Intranasal Immunization with the 54 kDa Hemagglutinin Pili Protein of Streptococcus pneumoniae that Increase the Expression of β‑defensin‑2

Abstract

Introduction: This study aimed to determine the ability of intranasal immunization with 54 kDa pili proteins of Streptococcus pneumoniae to improve the expression of β‑defensin‑2 through the upregulation of interleukin (IL)‑17A and IL‑22 expression. Materials and Methods: Purified 54 kDa pili proteins were used as an antigen in immunized Wistar rats intranasally. Wistar strain (female) mice, aged 12–16 weeks, were divided into two groups.
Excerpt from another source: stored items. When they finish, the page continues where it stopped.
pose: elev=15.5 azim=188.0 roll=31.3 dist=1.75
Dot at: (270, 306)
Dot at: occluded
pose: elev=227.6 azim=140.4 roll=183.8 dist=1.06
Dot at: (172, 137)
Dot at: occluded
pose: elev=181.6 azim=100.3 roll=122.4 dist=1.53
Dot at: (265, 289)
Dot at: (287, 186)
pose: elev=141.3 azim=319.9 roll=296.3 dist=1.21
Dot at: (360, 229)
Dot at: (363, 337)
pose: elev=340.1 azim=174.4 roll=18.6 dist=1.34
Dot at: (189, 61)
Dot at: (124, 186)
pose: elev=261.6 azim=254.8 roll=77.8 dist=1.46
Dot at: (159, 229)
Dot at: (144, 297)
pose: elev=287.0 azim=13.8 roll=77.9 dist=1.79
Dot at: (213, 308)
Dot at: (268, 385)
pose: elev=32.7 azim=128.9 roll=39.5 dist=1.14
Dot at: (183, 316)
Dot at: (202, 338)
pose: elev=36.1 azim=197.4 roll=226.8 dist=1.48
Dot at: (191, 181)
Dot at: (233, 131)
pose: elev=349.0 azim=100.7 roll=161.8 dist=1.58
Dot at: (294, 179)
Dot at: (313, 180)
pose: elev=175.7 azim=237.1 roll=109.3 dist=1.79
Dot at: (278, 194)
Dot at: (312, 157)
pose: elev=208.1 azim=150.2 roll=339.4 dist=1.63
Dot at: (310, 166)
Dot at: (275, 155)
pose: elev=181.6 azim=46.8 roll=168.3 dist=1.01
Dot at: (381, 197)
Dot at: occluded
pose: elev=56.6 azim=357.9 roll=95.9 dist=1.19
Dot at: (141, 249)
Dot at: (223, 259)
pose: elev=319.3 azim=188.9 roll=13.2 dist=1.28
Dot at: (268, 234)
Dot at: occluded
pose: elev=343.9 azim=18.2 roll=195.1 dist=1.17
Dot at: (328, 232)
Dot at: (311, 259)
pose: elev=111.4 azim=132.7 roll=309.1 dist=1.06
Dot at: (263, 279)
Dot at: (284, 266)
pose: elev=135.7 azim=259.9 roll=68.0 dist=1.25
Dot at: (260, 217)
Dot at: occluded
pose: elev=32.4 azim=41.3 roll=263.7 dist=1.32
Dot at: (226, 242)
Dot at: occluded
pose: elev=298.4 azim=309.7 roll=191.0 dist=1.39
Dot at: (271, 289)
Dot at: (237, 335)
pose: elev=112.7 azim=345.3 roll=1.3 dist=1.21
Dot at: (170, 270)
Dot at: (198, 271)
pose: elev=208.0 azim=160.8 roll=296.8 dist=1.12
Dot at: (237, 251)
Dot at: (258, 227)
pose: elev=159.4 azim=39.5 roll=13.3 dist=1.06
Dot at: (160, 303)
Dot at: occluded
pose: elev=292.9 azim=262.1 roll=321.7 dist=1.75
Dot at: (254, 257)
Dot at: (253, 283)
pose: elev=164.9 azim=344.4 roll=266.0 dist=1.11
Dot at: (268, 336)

Control, Group 1 treatment with 40 mL of phosphate‑buffered saline (PBS) containing adjuvants alone, namely, 2 μg cholera toxin B, and Group 2 with 40 μL of PBS containing the combined antigen‑adjuvant mucosal immune responses identified from nasal washing inspection of Wistar rats concentrated on IL‑17A, IL‑22, and β‑defensin‑2 indicators. Results: The results presented here indicate that mice immunized with combined antigen‑adjuvant therapy had higher levels of IL‑17A, IL‑22, and β‑defensin‑2 than the other groups. Analysis of variance testing demonstrated that there were significant differences between mice immunized with a combined antigen‑adjuvant regime compared to the other groups. Pearson correlation testing indicated there is a strong positive relationship between concentrations of IL‑17A and β‑defensin 2, and a weakly positive correlation between IL‑22 levels and β‑defensin 2. As well, between IL‑17A and IL‑22 versus β‑defensin 2, there was a moderately positive relationship. Conclusion: The intranasal immunization with 54 kDa hemagglutinin pili proteins of S. pneumoniae enhanced the expression of β‑defensin‑2.